Provided data:
/---

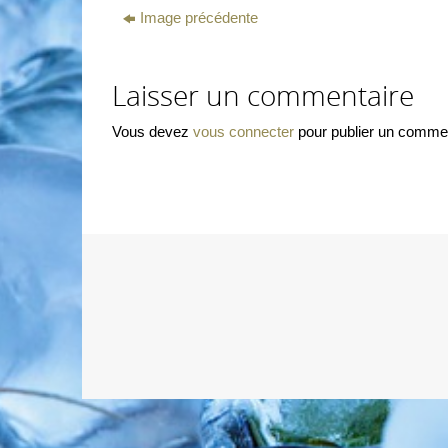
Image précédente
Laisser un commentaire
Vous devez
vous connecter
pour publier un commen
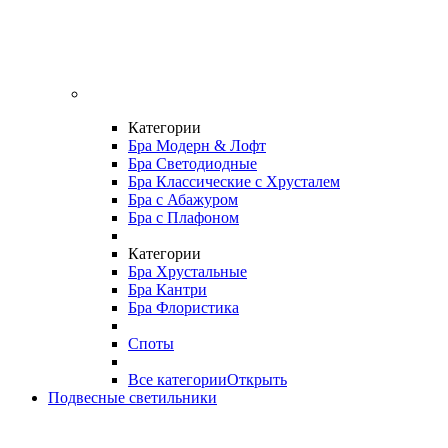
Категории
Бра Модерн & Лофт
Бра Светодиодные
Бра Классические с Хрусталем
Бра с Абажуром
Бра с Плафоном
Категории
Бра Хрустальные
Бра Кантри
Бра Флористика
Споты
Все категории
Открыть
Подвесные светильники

\---

Your task: Without the images, print all of the lines above exactly.

Task result:
Image précédente
Laisser un commentaire
Vous devez
vous connecter
pour publier un commen
Категории
Бра Модерн & Лофт
Бра Светодиодные
Бра Классические с Хрусталем
Бра с Абажуром
Бра с Плафоном
Категории
Бра Хрустальные
Бра Кантри
Бра Флористика
Споты
Все категории
Открыть
Подвесные светильники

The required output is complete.